Don’t Leave Your Personal Problems At Home
3 things to learn and do about emotions at work (and at personal productivity also)
There is this new trend in leadership and management that finally talks about emotions at work.
You may have heard that a good leader or executive is the one who can overcome stress, anger, and difficult social interactions in the office.
The emotional resilient leader can be productive in the middle of any crisis.
Unfortunately, that sounds like a person avoiding emotions instead of dealing with them.
Stress, anger, and difficult social interactions are part of life. Resilience doesn’t mean avoid emotional handicaps and come back to work.
Emotions are usually out of the equation of work and productivity.
And I’m not talking just about the boss’ emotions: your emotions, your coworkers emotions, and the emotions as a group.

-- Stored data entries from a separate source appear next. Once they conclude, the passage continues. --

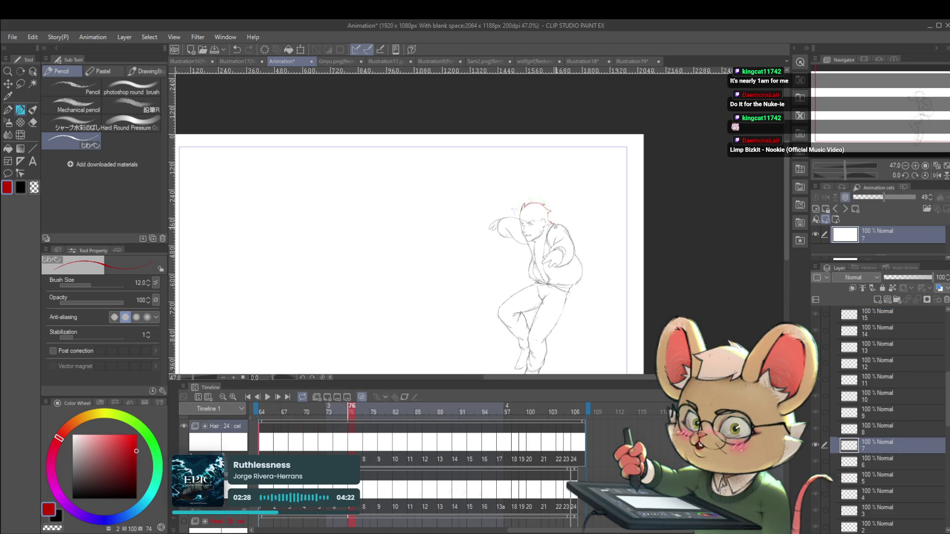
{"action": "key", "text": "Left"}
{"action": "key", "text": "Right"}
{"action": "key", "text": "Right"}
{"action": "key", "text": "Right"}
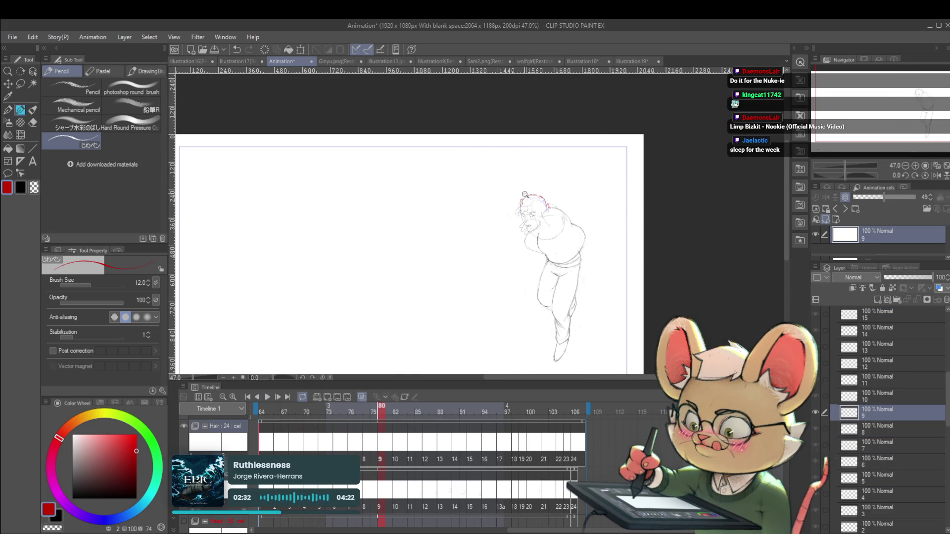
Draw a red strand along the head's left side on cel 8, then step through to cel 11
{"action": "left_click_drag", "start_coordinate": [524, 192], "coordinate": [535, 211]}
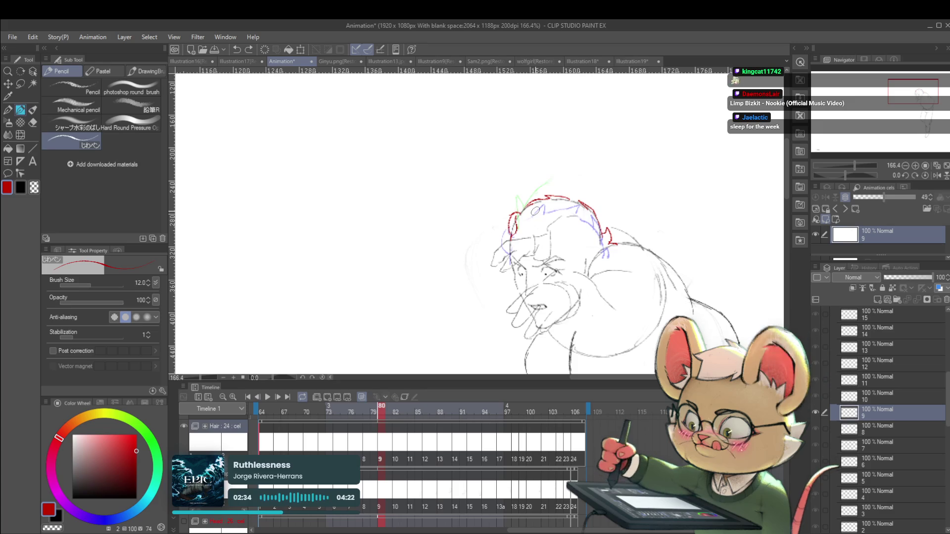
{"action": "key", "text": "Left"}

Team work and any kind of work is as human as any emotion.
No management school teaches socioemotional management as a priority or essential credit. Some of them talk about emotions under a behavioral economics perspective.
At work, some companies leave the ‘emotional stuff’ to Human Resources, meaning ‘under the carpet’ or ‘in the closet’.
But, productive, intellectual, or operational skills become useless in managers that can’t handle emotions.
And the opposite, some managers fail in management skills but are able to keep everything together with an efficient management of emotions.
Instead of trying to put apart emotions at work, you need to learn how to manage them.
Your emotions and the other’s.
How do we usually handle emotions at work?
“You leave your personal problems at home”, is one common phrase. “Don’t take it personally, it’s just work”, is another one. One of my favorites, “Let’s be professionals and put emotions aside.”
That is clear denial, and denial is one of the most common responses to emotions at work.